The History Channel had an interesting series on The Crusades this week which I found very entertaining. Did you know that the then pope promised instant paradise to whomever (being gassed here with lung gas - 4, 1) ended up getting their dumb asses killed? Too bad George Bush could not make same promise to his own 'crusaders,' being only the president, and not the pope.
Speaking of which today is Veteran's Day. I'm a veteran, sort of, so today is my day too. Happy Veteran's Day to us all! I must admit the during my eleven year tour of duty back in the '50s and '60s the worst enemy I faced was the clap. I eluded the clap but the crabs zapped me. There was an old joke going around in those days that the best treatment for the crabs was to shave one half of the pubic area, spray the other half with lighter fluid and light it, then stab the little bastards with an icepick as they ran out. I avoided this remedy.
For a somewhat curmudgeonistic view behind the real meaning behind Veteran's Day I refer you to, Finite and Infinite Games, by James P. Carse. I opened the book to the following quote:
'To speak meaningfully of a person's power is to speak of what that person has already completed in one or another closed field. To see power is to look backward in time.

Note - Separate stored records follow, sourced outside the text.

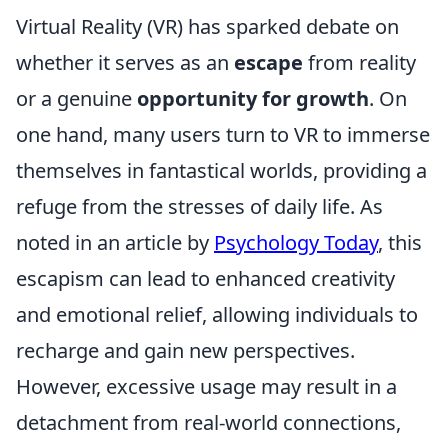
Virtual Reality (VR) has sparked debate on
whether it serves as an
escape
from reality
or a genuine
opportunity for growth
. On
one hand, many users turn to VR to immerse
themselves in fantastical worlds, providing a
refuge from the stresses of daily life. As
noted in an article by
Psychology Today
, this
escapism can lead to enhanced creativity
and emotional relief, allowing individuals to
recharge and gain new perspectives.
However, excessive usage may result in a
detachment from real-world connections,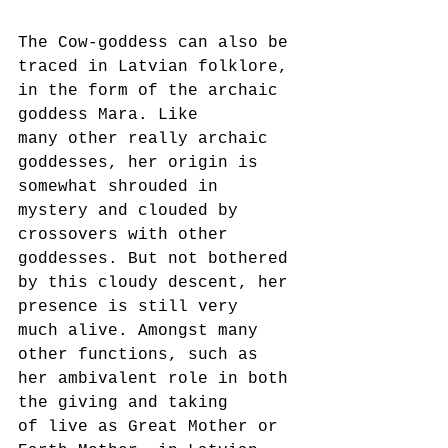
The Cow-goddess can also be 
traced in Latvian folklore, 
in the form of the archaic 
goddess Mara. Like
many other really archaic 
goddesses, her origin is 
somewhat shrouded in 
mystery and clouded by
crossovers with other 
goddesses. But not bothered 
by this cloudy descent, her 
presence is still very
much alive. Amongst many 
other functions, such as 
her ambivalent role in both 
the giving and taking
of live as Great Mother or 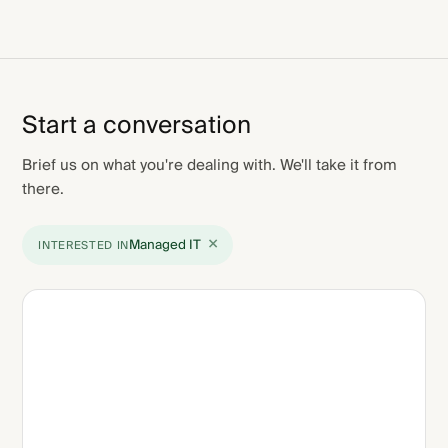
Start a conversation
Brief us on what you're dealing with. We'll take it from
there.
×
Managed IT
INTERESTED IN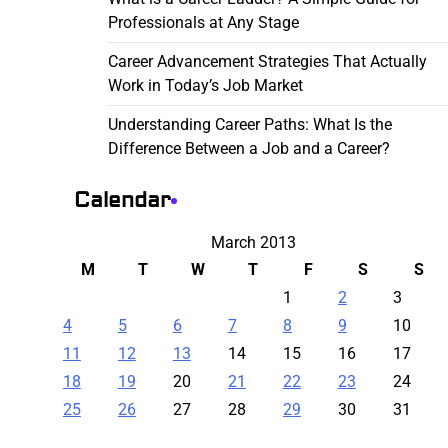
Professionals at Any Stage
Career Advancement Strategies That Actually
Work in Today’s Job Market
Understanding Career Paths: What Is the
Difference Between a Job and a Career?
Calendar
March 2013
M
T
W
T
F
S
S
1
2
3
4
5
6
7
8
9
10
11
12
13
14
15
16
17
18
19
20
21
22
23
24
25
26
27
28
29
30
31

'Inasmuch as power is determined by the outcome of a game, one does not win by being powerful; one wins to be powerful. If one has sufficient power to win before the game has begun, what follows is not a game at all.

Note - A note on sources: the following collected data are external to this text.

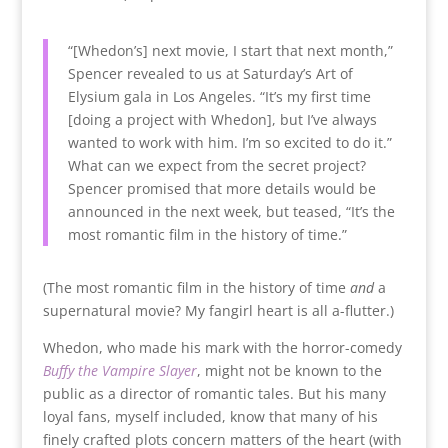
“[Whedon’s] next movie, I start that next month,”
Spencer revealed to us at Saturday’s Art of
Elysium gala in Los Angeles. “It’s my first time
[doing a project with Whedon], but I’ve always
wanted to work with him. I’m so excited to do it.”
What can we expect from the secret project?
Spencer promised that more details would be
announced in the next week, but teased, “It’s the
most romantic film in the history of time.”
(The most romantic film in the history of time
and
a
supernatural movie? My fangirl heart is all a-flutter.)
Whedon, who made his mark with the horror-comedy
Buffy the Vampire Slayer
, might not be known to the
public as a director of romantic tales. But his many
loyal fans, myself included, know that many of his
finely crafted plots concern matters of the heart (with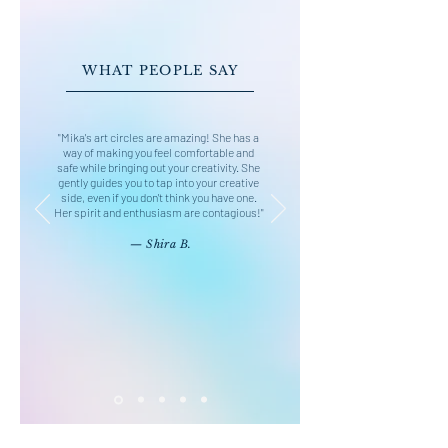
WHAT PEOPLE SAY
"Mika's art circles are amazing! She has a
way of making you feel comfortable and
safe while bringing out your creativity. She
gently guides you to tap into your creative
side, even if you don't think you have one.
Her spirit and enthusiasm are contagious!"
— Shira B.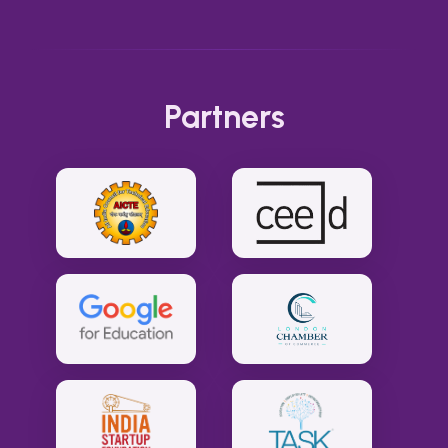
Partners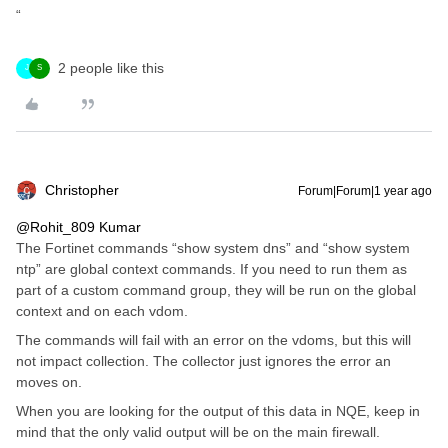
“
2 people like this
J
S
Christopher
Forum|Forum|1 year ago
@Rohit_809 Kumar
The Fortinet commands “show system dns” and “show system
ntp” are global context commands. If you need to run them as
part of a custom command group, they will be run on the global
context and on each vdom.
The commands will fail with an error on the vdoms, but this will
not impact collection. The collector just ignores the error an
moves on.
When you are looking for the output of this data in NQE, keep in
mind that the only valid output will be on the main firewall.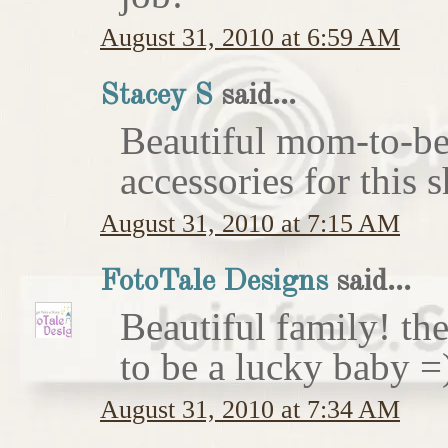
August 31, 2010 at 6:59 AM
Stacey S
said...
Beautiful mom-to-be 
accessories for this 
August 31, 2010 at 7:15 AM
FotoTale Designs
said...
Beautiful family! th
to be a lucky baby =
August 31, 2010 at 7:34 AM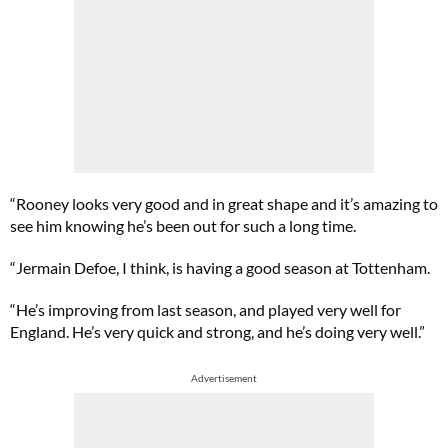
“Rooney looks very good and in great shape and it’s amazing to
see him knowing he’s been out for such a long time.
“Jermain Defoe, I think, is having a good season at Tottenham.
“He’s improving from last season, and played very well for
England. He’s very quick and strong, and he’s doing very well.”
Advertisement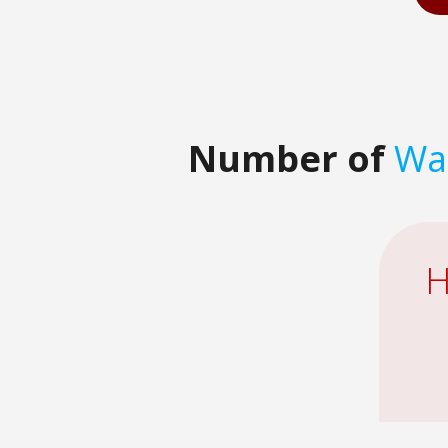
Number of
Wat
H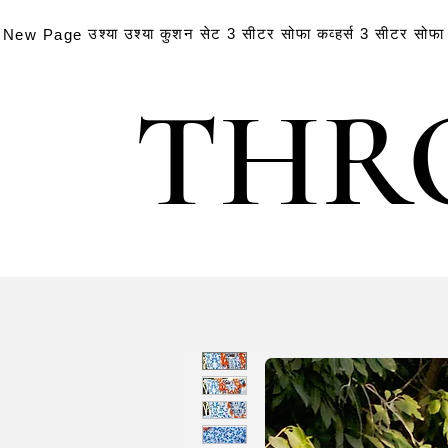
उश्या
उश्या
कुशन सेट
3 सीटर सोफा कव्हर्स
3 सीटर सोफा क
New Page
THR
THR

'One can be powerful only through the possession of an acknowleged title - that is, only by the ceremonial deference of others. Power is never one's own, and in that respect it shows the contradiction inherent in all finite play. I can be powerful only by not playing, by showing that the game is over. I can therefore have only what powers others give me. Power is bestowed by an audience after the play is complete.